*Work instructions*. Pick out every line in the records below that contains the word "Radlader", and copy each of those lines.

Records from a data source
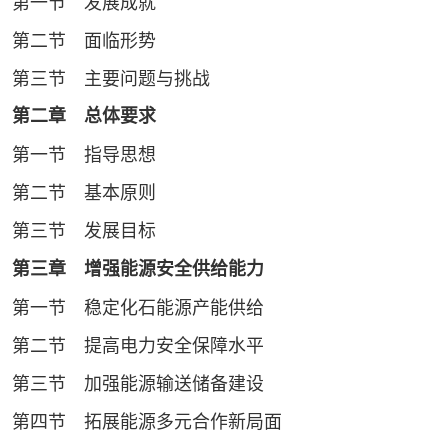
第一节 发展成就
第二节 面临形势
第三节 主要问题与挑战
第二章 总体要求
第一节 指导思想
第二节 基本原则
第三节 发展目标
第三章 增强能源安全供给能力
第一节 稳定化石能源产能供给
第二节 提高电力安全保障水平
第三节 加强能源输送储备建设
第四节 拓展能源多元合作新局面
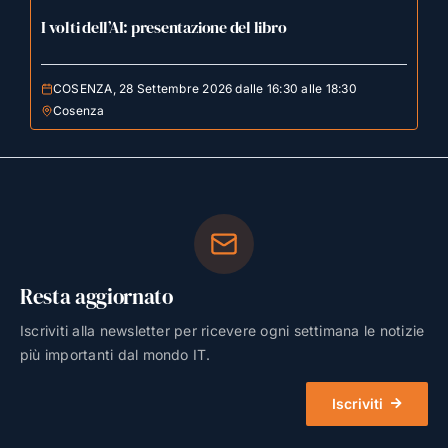
I volti dell’AI: presentazione del libro
COSENZA, 28 Settembre 2026 dalle 16:30 alle 18:30
Cosenza
Resta aggiornato
Iscriviti alla newsletter per ricevere ogni settimana le notizie
più importanti dal mondo IT.
Iscriviti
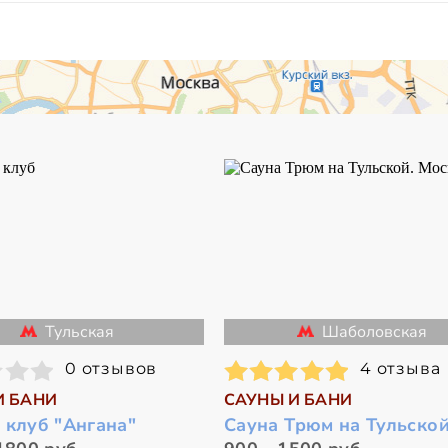
Тульская
Шаболовская
0 отзывов
4 отзыва
И БАНИ
САУНЫ И БАНИ
 клуб "Ангана"
Сауна Трюм на Тульско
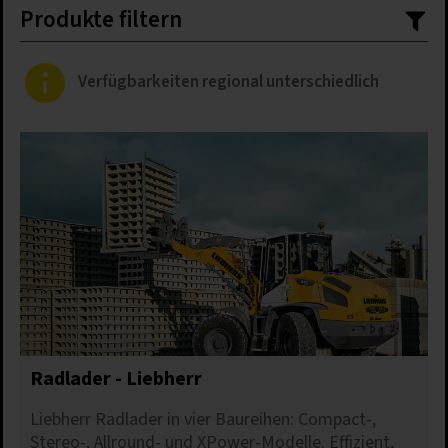
Produkte filtern
Verfügbarkeiten regional unterschiedlich
Radlader - Liebherr
Liebherr Radlader in vier Baureihen: Compact-,
Stereo-, Allround- und XPower-Modelle. Effizient,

*Task solution*.
Radlader - Liebherr
Liebherr Radlader in vier Baureihen: Compact-,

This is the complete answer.